Making the decision to place a loved one in a nursing home or skilled nursing facility can be difficult. Choosing to do so can mean your loved one is provided with around the clock health care and a variety of personal care services, as well as social activities, meal services, and companionship.

Placing your loved one in a nursing home can also run the risk of potentially dangerous situations should the nursing home not provide an adequate standard of care. As an advocate for your loved one, it is crucial to conduct adequate research prior to placing your loved one in a home. Below you’ll find tips to help pick the best nursing home for your loved one.

Consider What is Important

Would a small or larger nursing home be best for your loved one? What type of care do they require? Do you want a location close to relatives and loved ones so they may visit? Does the potential home have various activities for residents?

Determine the most important elements of your unique situation to ensure your loved one’s needs are being met.

Ask Around

Asking around your community of trusted friends, peers, medical professionals, and loved ones can provide personal insight into experiences with certain nursing homes. It can also give you things to keep in mind when doing research. Creating a dialogue with others about their experiences with nursing homes can provide valuable information to help inform your choice.

Call Each Home

Call each home prior to visiting to learn more about their facility. Ask if they are in your budget, what costs looks like, if they accept Medicare, and if there is a waiting list. Doing this prior to your visit will help save you and your loved one time and effort to ensure you are only visiting quality homes within your means.

Schedule a Visit

After narrowing down your list, schedule a visit to the home and plan to meet with the director and/or nursing director. The National Institute on Aging recommends looking for Medicare and Medicaid certifications, handicap access, residents who look well cared for, and warm interactions between all staff personnel and residents when visiting a nursing home.

Also, pay attention to your senses. What do you hear? What do you smell? Does the food look appetizing? Do residents have bruising on their bodies or look unkempt? Is the staff kind and helpful? Relying on your senses can help identify potential hazards.

Prepare and Ask Questions

Don’t be afraid to ask questions! Joel Bryant, a California nursing home abuse attorney, notes “poorly trained and unqualified staff, inadequate numbers of staff, and the reluctance of residents to report abuse out of embarrassment or fear” are reasons why neglect and abuse happen in most nursing homes. Ask staff if they work a lot of overtime or if they work double shifts; this may be a sign of short staffing. Inquire how long staff members and management-level workers have worked at the establishment. A high turnover rate of higher level administrators can be a negative sign.

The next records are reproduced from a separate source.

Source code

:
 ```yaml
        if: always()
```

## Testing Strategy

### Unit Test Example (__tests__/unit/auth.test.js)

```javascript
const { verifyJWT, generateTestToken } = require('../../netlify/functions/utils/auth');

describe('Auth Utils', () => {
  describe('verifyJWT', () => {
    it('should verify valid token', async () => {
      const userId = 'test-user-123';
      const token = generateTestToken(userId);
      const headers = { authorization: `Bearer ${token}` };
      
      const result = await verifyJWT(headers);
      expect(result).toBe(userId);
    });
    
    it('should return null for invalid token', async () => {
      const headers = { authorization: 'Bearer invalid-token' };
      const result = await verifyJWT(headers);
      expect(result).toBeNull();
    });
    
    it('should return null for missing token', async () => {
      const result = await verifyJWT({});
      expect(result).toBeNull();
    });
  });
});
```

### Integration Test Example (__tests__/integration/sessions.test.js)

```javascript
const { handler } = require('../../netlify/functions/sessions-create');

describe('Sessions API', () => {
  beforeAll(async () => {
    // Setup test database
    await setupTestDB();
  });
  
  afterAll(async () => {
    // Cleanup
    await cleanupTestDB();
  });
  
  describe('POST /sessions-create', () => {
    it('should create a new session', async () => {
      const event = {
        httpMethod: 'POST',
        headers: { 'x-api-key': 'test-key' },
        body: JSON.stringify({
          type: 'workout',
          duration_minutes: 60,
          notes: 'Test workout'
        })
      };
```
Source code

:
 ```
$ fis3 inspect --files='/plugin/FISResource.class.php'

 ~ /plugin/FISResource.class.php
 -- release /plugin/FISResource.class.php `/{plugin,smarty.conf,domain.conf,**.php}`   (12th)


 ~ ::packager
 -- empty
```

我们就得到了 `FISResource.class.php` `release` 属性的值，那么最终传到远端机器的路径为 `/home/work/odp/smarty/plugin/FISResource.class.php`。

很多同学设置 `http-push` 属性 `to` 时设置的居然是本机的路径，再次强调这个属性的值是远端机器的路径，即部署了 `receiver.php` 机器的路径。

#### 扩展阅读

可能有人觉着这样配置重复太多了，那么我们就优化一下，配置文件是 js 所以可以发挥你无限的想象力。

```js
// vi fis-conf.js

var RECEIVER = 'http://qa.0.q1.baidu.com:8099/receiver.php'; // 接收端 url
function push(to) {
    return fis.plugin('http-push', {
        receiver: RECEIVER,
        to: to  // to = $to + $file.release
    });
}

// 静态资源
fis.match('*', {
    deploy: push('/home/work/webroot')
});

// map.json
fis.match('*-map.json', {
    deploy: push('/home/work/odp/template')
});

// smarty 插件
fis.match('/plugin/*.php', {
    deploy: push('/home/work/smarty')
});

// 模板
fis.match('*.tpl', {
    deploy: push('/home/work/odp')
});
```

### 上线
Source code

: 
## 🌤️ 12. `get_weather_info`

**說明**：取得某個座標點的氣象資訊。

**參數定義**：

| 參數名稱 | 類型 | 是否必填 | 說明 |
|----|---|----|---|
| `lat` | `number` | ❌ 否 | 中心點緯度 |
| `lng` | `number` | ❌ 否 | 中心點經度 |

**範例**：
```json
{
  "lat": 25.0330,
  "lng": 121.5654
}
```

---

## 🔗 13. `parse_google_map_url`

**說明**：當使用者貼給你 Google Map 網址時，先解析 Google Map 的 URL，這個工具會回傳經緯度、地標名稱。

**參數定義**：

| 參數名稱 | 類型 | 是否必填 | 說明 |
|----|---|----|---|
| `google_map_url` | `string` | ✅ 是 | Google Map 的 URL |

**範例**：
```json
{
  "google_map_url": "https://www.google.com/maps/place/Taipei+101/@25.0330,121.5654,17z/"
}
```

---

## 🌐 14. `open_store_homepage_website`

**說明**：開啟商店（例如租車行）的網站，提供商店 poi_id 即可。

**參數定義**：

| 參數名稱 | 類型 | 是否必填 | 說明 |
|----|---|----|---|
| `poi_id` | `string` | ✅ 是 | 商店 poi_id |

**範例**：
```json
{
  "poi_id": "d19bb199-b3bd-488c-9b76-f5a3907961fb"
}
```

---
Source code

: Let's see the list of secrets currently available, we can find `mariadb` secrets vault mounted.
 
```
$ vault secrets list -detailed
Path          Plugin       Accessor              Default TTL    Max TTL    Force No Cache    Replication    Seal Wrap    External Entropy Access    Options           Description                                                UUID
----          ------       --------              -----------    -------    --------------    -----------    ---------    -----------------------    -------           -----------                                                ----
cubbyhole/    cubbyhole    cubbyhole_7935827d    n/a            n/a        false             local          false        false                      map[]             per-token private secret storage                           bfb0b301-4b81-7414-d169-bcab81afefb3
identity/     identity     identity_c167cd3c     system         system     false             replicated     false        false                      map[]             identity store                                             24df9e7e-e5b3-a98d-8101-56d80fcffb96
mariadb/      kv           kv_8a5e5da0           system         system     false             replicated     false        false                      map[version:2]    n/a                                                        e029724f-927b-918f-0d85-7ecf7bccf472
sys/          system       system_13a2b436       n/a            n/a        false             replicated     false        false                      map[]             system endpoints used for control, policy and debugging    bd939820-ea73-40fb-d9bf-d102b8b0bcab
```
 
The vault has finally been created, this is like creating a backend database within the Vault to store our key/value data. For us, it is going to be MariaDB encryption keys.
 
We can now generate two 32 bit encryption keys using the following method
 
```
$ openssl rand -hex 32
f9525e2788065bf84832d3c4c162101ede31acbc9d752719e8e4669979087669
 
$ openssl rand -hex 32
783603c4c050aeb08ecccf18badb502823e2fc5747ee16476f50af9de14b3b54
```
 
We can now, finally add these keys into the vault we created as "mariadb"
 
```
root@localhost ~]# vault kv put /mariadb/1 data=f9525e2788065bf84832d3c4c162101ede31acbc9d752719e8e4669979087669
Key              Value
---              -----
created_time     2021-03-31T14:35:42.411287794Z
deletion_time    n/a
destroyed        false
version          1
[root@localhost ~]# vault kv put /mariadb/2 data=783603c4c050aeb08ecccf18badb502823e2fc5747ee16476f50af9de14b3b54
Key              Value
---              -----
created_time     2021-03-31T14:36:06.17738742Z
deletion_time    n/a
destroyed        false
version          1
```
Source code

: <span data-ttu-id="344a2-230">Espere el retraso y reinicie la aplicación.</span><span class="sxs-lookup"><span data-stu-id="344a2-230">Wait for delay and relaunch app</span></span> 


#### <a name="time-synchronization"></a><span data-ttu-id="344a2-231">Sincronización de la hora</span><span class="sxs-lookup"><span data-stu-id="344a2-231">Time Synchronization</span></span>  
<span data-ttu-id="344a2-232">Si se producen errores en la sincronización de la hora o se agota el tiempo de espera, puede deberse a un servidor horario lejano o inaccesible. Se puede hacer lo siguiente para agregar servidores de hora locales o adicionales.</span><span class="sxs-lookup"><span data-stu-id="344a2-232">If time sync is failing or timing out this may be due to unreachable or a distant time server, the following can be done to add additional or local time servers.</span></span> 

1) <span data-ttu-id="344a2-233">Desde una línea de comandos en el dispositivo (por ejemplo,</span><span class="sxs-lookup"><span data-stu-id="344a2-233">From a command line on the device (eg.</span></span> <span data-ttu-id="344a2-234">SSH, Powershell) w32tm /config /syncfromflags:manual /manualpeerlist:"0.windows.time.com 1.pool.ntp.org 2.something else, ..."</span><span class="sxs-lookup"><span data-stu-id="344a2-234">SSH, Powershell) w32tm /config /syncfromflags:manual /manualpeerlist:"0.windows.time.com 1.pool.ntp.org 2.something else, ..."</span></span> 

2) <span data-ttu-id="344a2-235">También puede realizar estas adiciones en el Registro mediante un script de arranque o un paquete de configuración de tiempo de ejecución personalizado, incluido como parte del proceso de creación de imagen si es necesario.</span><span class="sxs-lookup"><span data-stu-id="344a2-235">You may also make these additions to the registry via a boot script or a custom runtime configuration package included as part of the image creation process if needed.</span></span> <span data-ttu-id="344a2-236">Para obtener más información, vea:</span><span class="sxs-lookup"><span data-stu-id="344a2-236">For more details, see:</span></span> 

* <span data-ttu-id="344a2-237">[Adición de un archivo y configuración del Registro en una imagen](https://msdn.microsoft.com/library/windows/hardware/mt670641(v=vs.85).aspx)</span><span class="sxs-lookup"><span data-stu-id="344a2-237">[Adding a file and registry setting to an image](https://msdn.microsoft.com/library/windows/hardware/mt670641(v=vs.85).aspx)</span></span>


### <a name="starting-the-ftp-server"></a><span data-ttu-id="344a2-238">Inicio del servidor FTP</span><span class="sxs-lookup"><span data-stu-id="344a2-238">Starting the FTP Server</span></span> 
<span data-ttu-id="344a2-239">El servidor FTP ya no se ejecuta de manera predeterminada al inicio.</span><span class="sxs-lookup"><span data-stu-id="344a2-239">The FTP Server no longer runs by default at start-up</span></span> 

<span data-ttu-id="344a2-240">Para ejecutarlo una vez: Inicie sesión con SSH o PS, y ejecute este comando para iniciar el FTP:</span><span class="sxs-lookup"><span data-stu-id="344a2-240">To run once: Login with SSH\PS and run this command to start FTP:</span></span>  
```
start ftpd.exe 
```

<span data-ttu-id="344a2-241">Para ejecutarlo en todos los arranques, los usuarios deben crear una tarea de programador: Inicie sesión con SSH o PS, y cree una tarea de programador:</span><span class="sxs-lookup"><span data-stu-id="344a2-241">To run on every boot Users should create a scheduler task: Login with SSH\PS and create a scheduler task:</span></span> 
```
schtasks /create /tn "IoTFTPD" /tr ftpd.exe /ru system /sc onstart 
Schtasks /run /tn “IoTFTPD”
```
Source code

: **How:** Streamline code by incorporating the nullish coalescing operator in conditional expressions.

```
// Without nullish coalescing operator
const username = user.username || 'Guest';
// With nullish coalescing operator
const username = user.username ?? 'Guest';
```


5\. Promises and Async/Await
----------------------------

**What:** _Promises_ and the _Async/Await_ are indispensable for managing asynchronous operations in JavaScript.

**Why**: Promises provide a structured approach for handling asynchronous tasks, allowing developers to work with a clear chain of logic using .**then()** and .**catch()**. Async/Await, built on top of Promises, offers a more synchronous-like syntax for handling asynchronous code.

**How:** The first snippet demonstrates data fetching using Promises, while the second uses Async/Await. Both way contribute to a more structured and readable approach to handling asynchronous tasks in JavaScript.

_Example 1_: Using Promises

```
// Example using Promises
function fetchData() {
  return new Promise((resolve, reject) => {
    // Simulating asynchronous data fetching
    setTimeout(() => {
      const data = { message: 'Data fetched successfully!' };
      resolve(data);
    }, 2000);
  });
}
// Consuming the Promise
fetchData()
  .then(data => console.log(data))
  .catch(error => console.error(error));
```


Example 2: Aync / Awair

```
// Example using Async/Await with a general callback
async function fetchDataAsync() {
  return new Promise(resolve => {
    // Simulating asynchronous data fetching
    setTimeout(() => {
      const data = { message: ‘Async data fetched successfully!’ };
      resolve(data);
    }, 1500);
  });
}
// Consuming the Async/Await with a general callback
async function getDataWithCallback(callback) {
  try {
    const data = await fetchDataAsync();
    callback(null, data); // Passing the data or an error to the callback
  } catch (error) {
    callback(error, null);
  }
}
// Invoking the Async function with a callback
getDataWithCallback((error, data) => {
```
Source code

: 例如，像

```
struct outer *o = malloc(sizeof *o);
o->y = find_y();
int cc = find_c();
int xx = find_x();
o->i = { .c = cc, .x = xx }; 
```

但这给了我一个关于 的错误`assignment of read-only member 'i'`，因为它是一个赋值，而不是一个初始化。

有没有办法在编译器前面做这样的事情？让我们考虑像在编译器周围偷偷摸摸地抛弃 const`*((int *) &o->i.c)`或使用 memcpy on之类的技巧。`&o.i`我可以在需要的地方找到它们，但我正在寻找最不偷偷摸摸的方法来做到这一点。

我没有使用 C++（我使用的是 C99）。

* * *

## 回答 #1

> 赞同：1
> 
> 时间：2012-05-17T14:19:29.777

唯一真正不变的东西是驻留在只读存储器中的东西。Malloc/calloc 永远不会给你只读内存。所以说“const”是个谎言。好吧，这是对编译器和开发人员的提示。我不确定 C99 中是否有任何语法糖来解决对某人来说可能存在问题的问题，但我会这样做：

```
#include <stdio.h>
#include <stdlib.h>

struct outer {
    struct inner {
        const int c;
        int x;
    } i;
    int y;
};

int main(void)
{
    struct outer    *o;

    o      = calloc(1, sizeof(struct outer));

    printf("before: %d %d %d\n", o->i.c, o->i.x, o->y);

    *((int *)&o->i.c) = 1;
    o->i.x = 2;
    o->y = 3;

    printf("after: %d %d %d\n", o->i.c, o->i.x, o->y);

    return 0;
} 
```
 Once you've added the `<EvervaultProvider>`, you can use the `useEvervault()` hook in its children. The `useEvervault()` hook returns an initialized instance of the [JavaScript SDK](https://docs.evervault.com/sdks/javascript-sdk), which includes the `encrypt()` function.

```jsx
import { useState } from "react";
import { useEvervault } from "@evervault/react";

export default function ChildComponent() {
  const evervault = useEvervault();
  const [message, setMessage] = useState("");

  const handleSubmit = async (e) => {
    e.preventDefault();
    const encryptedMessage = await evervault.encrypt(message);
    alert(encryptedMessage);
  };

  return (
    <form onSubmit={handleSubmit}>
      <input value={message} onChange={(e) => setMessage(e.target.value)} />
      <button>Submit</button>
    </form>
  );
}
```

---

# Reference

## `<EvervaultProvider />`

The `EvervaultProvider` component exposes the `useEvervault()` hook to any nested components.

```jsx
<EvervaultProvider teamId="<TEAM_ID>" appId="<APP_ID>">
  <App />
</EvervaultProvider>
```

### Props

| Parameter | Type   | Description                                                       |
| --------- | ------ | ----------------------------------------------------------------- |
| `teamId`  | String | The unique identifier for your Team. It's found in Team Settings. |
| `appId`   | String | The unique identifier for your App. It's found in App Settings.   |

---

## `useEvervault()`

Consider asking how the staff handles unfortunate accidents, such as slip and falls. Ensuring follow up care is administered is important.

Visit Again, Without Notice

Consider visiting potential nursing homes again, this time, without notice, ideally during mealtime. Without knowing of your arrival, is the nursing home still providing adequate care? Are they practicing what they promised?

Comprehend the Contract

Once you’ve decided on the best nursing home for your situation, you will most likely need to sign a contract. Prior to signing, ensure you understand everything fully. Ask a friend of the family for help or consider meeting with a legal professional to review the contract; some offer free consultations.

After a loved one is no longer able to safely live on his or her own, it can be hard to trust the transition into assisted living in a nursing home. By conducting your own thorough research using these tips, you can help you find the perfect home for your loved one. Feeling secure in your decision can put both you and your loved one at ease.